ASSIGNED TASK -> In this exercise, print only the lines of the records below from the one with "right eye: (390, 135)" through the one with "left ankle: (69, 174)", inclusive. Pictures are not part of the copy.

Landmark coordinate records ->
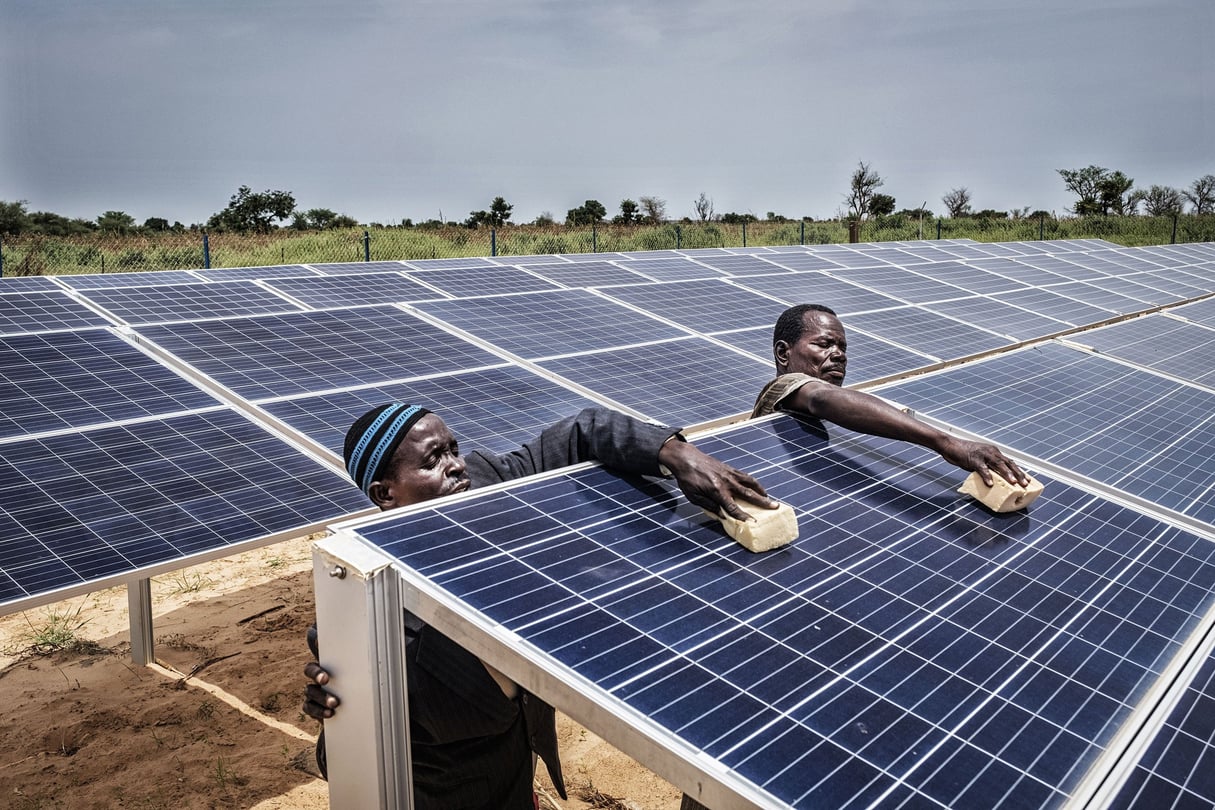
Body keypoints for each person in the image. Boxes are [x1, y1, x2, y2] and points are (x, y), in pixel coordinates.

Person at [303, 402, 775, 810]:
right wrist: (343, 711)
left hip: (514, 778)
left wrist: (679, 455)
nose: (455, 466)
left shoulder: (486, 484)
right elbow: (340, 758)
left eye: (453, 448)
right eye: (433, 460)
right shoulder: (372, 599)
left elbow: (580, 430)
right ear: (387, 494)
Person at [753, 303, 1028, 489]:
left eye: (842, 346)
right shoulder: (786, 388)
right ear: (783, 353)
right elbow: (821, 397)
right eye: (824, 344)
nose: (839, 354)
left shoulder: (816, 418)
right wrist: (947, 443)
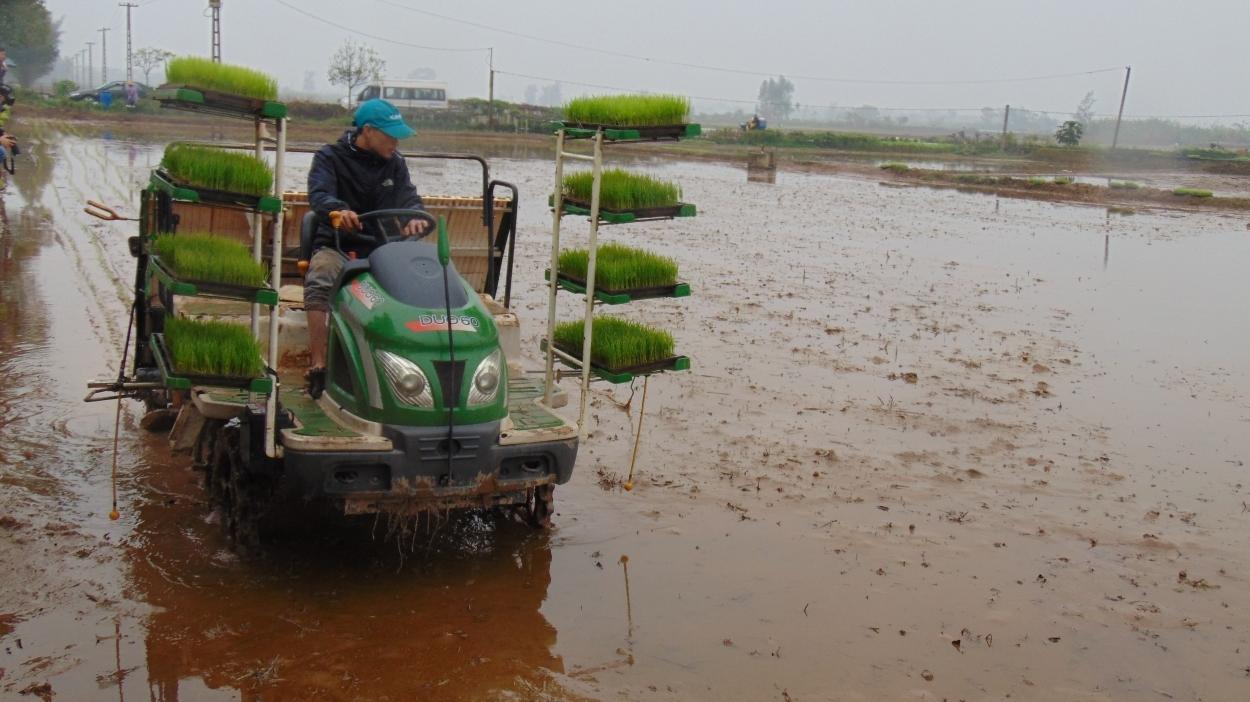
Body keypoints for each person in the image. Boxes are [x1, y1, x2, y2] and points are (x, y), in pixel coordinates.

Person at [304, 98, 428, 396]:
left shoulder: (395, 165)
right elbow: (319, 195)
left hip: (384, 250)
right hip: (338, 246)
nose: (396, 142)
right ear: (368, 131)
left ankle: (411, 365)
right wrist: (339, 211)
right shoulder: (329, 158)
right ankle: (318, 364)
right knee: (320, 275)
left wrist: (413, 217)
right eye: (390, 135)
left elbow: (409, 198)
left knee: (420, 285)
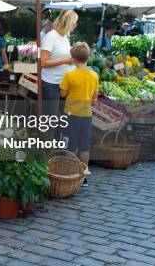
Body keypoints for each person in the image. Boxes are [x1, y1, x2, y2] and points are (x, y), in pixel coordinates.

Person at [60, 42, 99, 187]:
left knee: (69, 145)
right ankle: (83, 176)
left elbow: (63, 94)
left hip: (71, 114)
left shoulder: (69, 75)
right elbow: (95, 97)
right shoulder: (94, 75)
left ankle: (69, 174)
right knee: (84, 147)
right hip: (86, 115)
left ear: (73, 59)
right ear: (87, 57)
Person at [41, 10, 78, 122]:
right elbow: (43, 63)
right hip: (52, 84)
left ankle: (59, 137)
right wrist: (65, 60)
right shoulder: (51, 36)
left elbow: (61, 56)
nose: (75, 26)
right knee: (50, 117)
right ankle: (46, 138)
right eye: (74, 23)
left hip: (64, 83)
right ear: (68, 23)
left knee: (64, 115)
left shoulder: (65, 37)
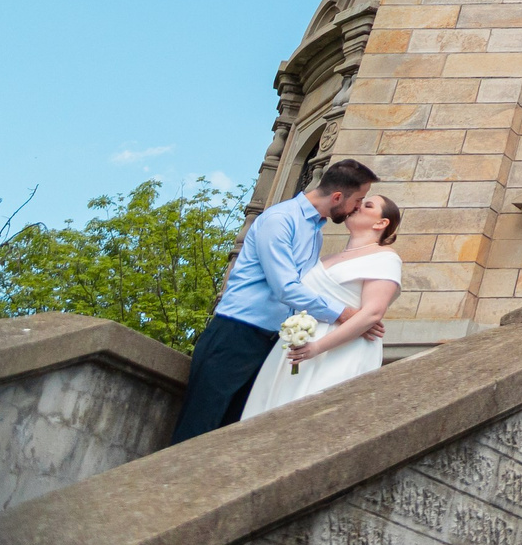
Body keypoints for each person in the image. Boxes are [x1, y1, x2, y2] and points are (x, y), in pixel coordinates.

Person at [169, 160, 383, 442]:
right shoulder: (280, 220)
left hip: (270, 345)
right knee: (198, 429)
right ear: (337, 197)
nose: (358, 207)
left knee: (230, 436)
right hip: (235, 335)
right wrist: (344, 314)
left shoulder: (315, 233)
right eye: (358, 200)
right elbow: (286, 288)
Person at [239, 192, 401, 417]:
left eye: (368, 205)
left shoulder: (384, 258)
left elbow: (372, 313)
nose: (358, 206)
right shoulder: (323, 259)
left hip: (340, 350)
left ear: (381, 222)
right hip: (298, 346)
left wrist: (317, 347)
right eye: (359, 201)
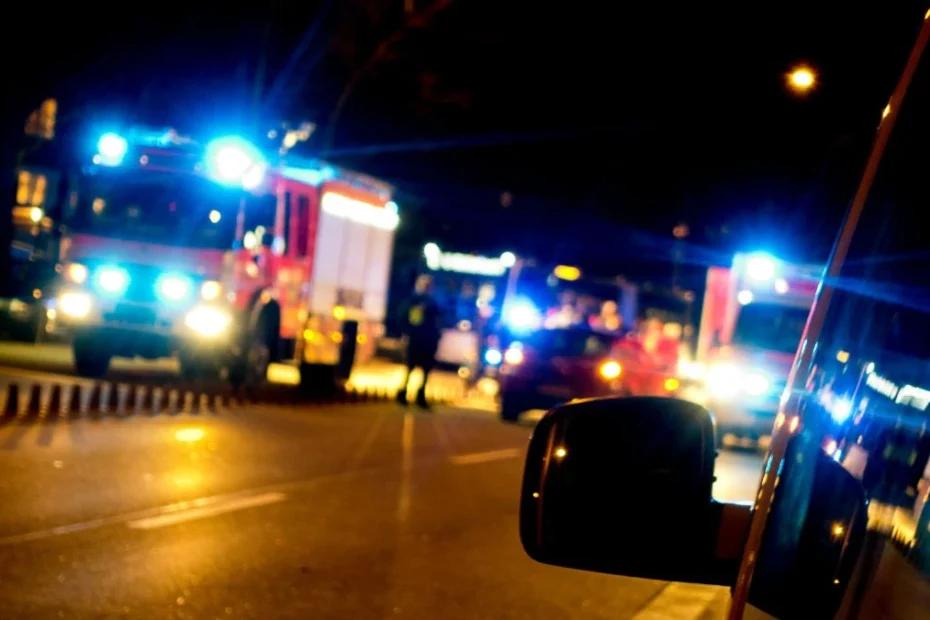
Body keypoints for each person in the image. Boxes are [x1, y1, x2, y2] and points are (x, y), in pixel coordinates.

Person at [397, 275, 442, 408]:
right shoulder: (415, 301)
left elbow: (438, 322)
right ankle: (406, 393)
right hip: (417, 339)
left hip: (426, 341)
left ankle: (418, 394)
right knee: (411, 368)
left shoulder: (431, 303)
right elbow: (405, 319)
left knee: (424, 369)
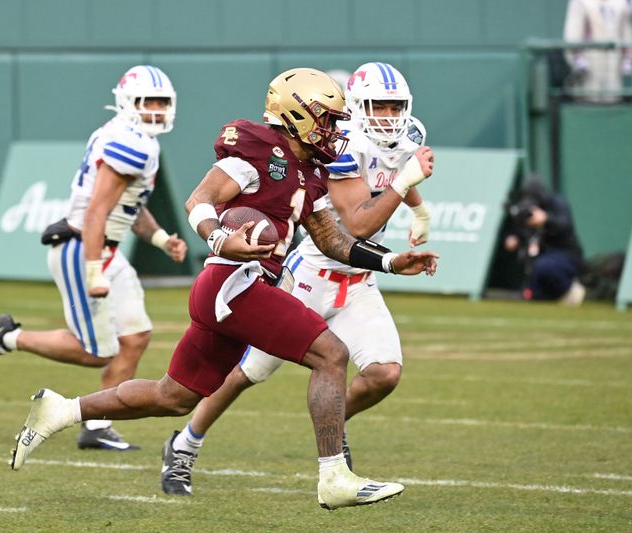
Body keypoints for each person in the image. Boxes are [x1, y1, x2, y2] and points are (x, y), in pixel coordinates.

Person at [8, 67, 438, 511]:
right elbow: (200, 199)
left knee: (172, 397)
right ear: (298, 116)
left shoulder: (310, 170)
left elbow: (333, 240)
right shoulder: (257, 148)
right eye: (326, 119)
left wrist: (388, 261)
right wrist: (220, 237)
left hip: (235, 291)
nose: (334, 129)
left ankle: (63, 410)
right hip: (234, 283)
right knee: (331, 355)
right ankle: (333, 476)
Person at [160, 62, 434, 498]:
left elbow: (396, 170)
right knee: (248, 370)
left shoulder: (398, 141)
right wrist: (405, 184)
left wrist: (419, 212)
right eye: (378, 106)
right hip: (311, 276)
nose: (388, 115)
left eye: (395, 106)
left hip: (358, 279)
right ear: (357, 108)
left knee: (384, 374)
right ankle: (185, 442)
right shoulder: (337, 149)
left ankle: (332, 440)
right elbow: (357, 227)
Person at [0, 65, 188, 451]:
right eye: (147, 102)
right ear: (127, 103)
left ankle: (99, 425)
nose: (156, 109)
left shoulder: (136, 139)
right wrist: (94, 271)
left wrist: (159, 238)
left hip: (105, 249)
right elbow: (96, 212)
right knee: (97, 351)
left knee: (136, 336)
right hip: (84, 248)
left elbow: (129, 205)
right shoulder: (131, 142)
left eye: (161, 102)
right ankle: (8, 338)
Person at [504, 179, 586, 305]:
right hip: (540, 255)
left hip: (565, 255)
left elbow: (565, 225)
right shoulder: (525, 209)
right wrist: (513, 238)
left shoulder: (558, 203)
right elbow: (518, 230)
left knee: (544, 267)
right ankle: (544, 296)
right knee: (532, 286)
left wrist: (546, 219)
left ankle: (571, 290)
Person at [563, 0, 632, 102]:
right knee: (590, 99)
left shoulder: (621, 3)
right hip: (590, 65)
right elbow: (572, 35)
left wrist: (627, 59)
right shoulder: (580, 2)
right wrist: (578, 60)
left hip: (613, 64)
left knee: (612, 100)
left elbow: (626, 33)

COMPLETED EXERCISE ->
right eye: (390, 135)
left elbow: (409, 198)
left knee: (420, 285)
Body keypoints for each person in the image. Boxes are [x1, y1, x2, y2] and points are (x, y), in pixel coordinates.

Person at [60, 42, 99, 187]:
left knee: (69, 145)
right ankle: (83, 176)
left elbow: (63, 94)
left hip: (71, 114)
left shoulder: (69, 75)
right elbow: (95, 97)
right shoulder: (94, 75)
left ankle: (69, 174)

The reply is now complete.